抜粋本文:
ソアとフリーダには地球からの開拓者が住んでいて、彼らは「死ぬほど娯楽に飢えている」。そこへウェリーの一家は「ロケットゲーム」を提供していた。

宇宙船内、ソアでボロ儲けしてほくほくのシーンから物語は始まる。
ソアの軌道内を航行中、ジョニーが別の惑星を発見し浮足立つ一行。ソアはシリウスの第一惑星であり内側には惑星などないはず。つまり、われわれが新たな惑星の第一発見者だ。ゆえに命名権がある!
第一惑星よりも手前にある惑星だから「シリウス・ゼロ」やな! そんな真剣みを欠いたシリアス・ゼロノリでウェリーが言う。そして着陸する。

緑の丘に降り立つ4人。そこへ、恐るべき光景が現れた。丘の向こうに象より大きい駝鳥のような動物の頭がのぞいた。その生物の細い首には水玉模様の蝶ネクタイが巻かれ、鮮やかな黄色い帽子をかぶり紫の羽飾りまでついていた。

ウインクして消えたそれにしばし言葉を失うも、一行は冒険を始める。やがて、人工物としか思われない舗装道路が現れた。不審に思いつつも進んでいくと、今度はレンガ造りの建物があり「レストラン」と表記されていた。
ウェリーがその建物を見るとそれは映画のセットのように表面だけしかなかった。その裏側の地面に昆虫の巣のような穴を見つける。黒い油虫がいる。
これまでヘンテコなものしかなかった惑星で、唯一その油虫は何の変哲もなかった。つまり、何も変わっていない点で変わっていた。

4人はさらに次の丘まで舗装道路を歩いていく。すると大きなテントが現れ、そこにはゲームセンターの旗が立っていた。中に入ると、ウェリー夫婦の旧友サム・ハイデマンという男がいた。彼と共に、絶世の美女で映画スターだというミス・アンバースもいた。

彼から話を聞くに、どこぞの映画会社が撮影場所にするため、この無人の惑星を内緒で買い上げたのだという。つまり、本当に映画のセットだったと判明した。

課題一覧:
A - 抜粋本文で、一行が見つけた新しい惑星にウェリーはどんな名前をつけましたか。
B - 抜粋本文のうち、「ソアの軌道内を航行中、ジョニ」と「り紫の羽飾りまでついていた。」の間を、両端の語句も含めてそのまま出力してください。

以下のデータ:
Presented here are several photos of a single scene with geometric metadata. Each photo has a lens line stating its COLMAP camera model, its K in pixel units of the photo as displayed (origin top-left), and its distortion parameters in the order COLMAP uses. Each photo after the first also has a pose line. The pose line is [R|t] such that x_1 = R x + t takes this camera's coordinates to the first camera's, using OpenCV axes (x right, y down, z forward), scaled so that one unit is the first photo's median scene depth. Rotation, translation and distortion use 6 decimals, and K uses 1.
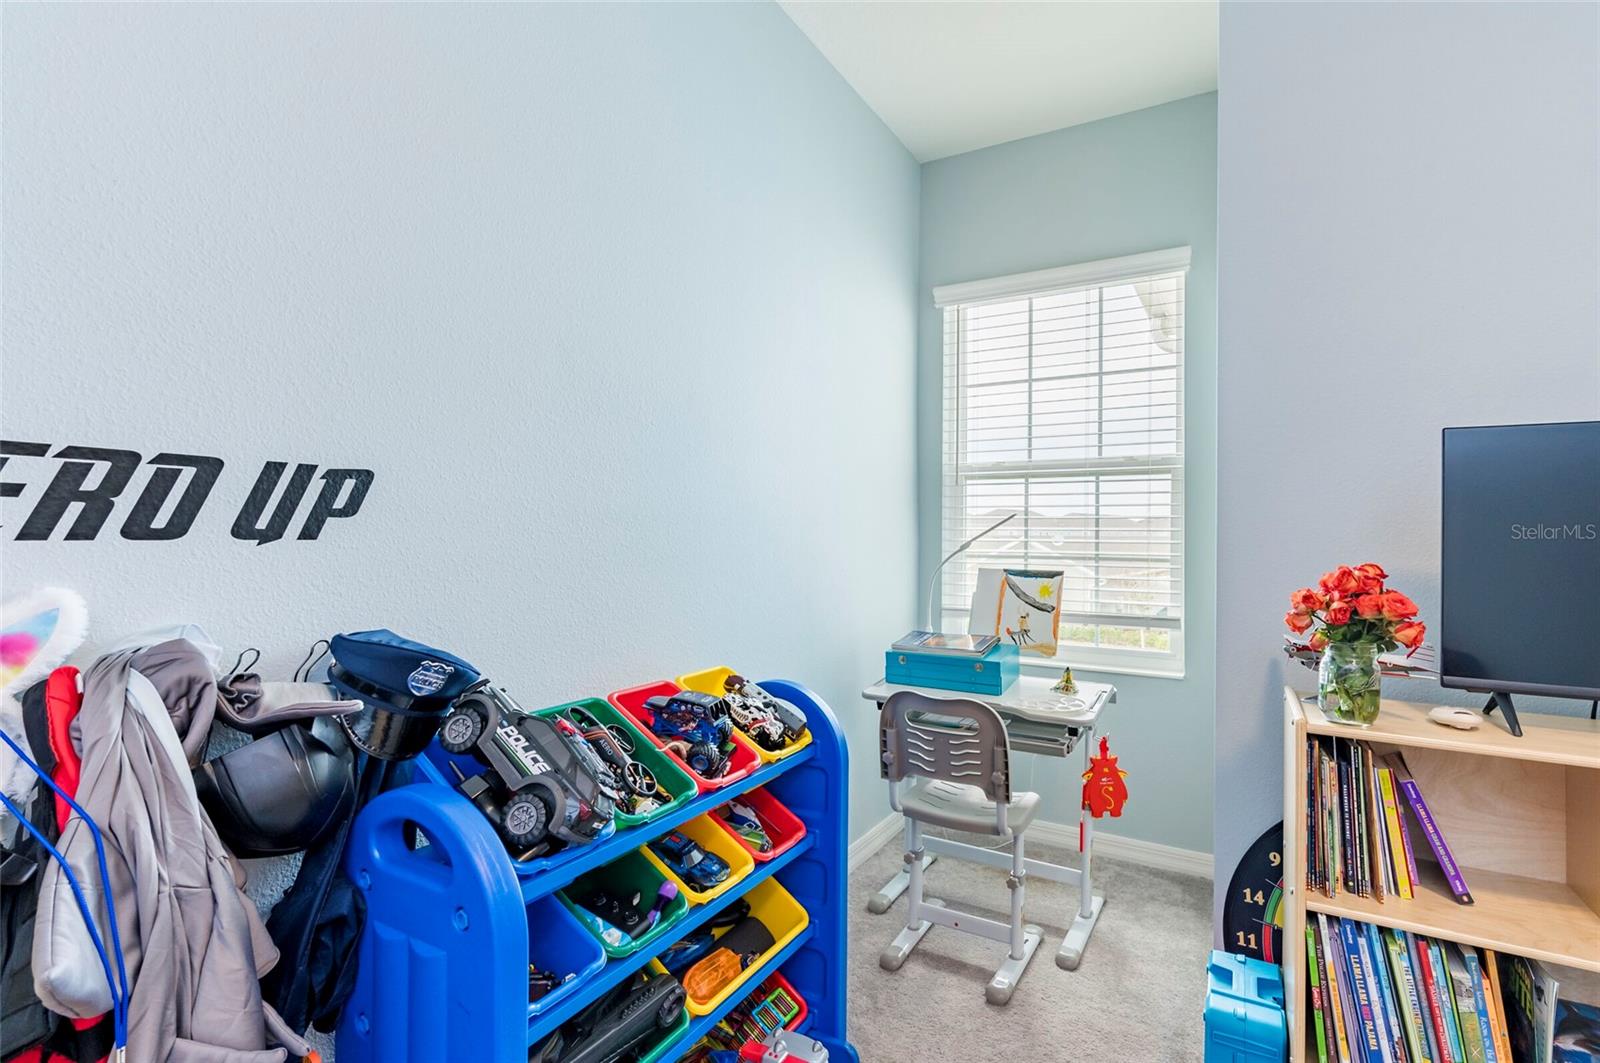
lens RADIAL K [[767.6, 0, 800.0], [0, 767.6, 531.5], [0, 0, 1]] dist [0.002058, -0.000039]
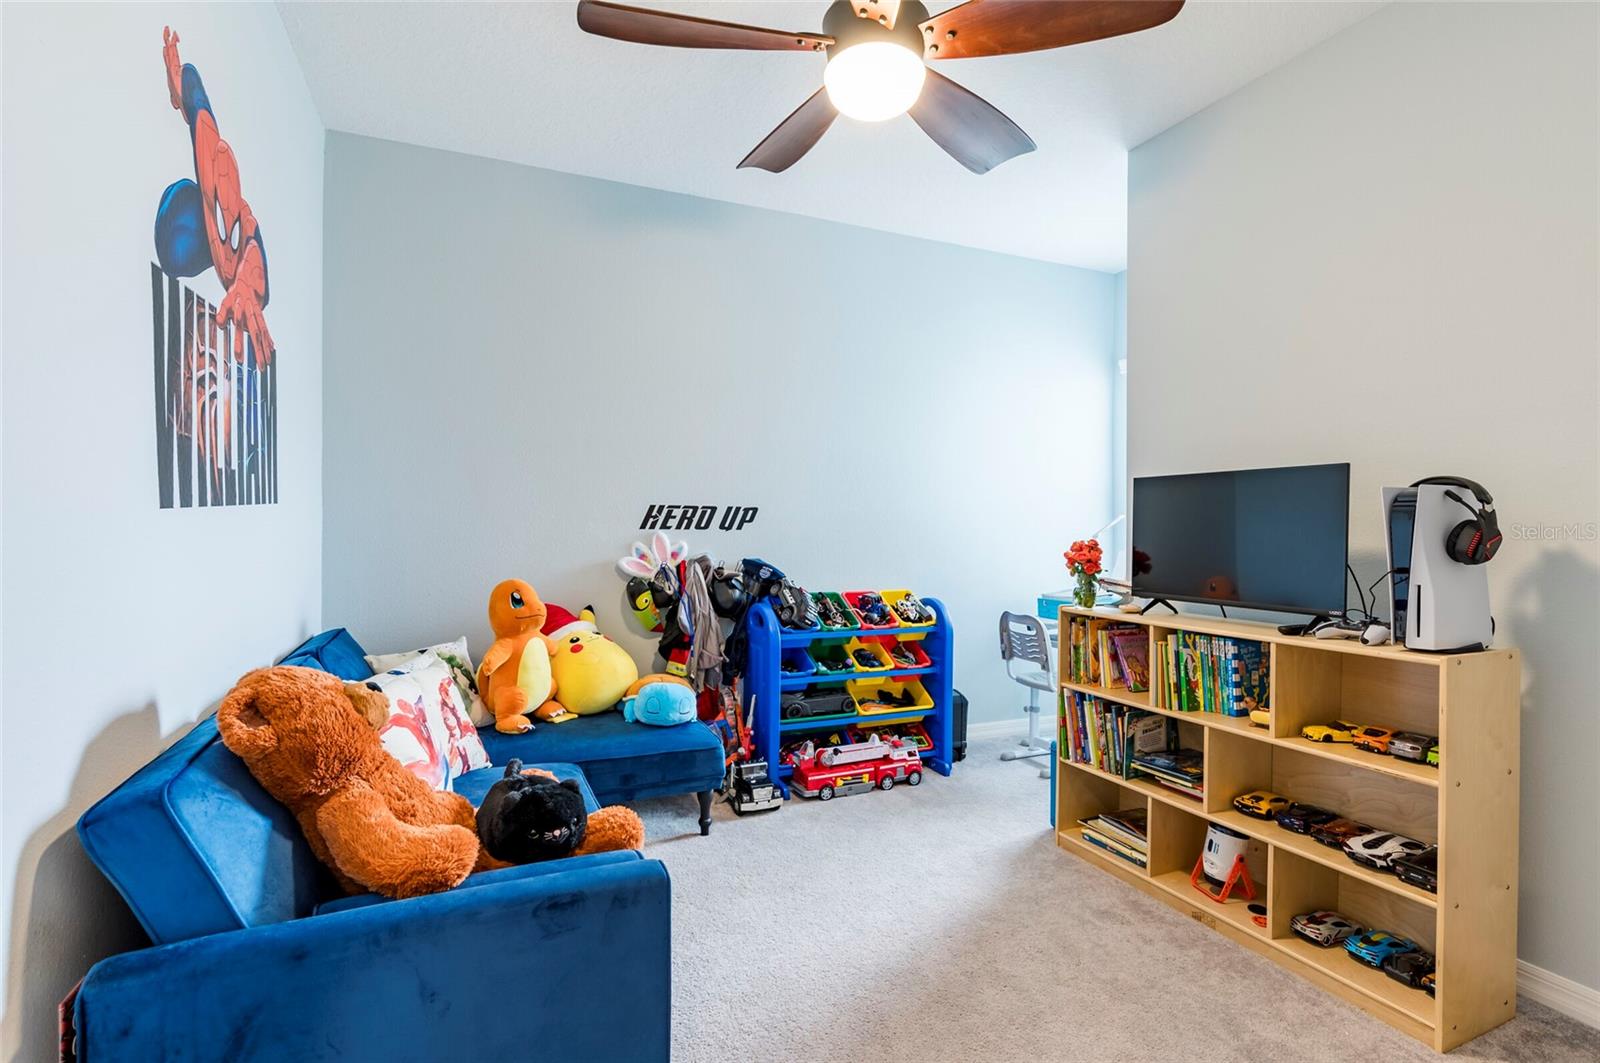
lens RADIAL K [[767.6, 0, 800.0], [0, 767.6, 531.5], [0, 0, 1]] dist [0.002058, -0.000039]
pose [[0.808303, 0.001187, -0.588765, 1.580356], [-0.000108, 0.999998, 0.001868, 0.012352], [0.588766, -0.001446, 0.808302, -1.570698]]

課題の解答:
A - 「シリウス・ゼロ」という名前です。

B -
ソアの軌道内を航行中、ジョニーが別の惑星を発見し浮足立つ一行。ソアはシリウスの第一惑星であり内側には惑星などないはず。つまり、われわれが新たな惑星の第一発見者だ。ゆえに命名権がある!
第一惑星よりも手前にある惑星だから「シリウス・ゼロ」やな! そんな真剣みを欠いたシリアス・ゼロノリでウェリーが言う。そして着陸する。

緑の丘に降り立つ4人。そこへ、恐るべき光景が現れた。丘の向こうに象より大きい駝鳥のような動物の頭がのぞいた。その生物の細い首には水玉模様の蝶ネクタイが巻かれ、鮮やかな黄色い帽子をかぶり紫の羽飾りまでついていた。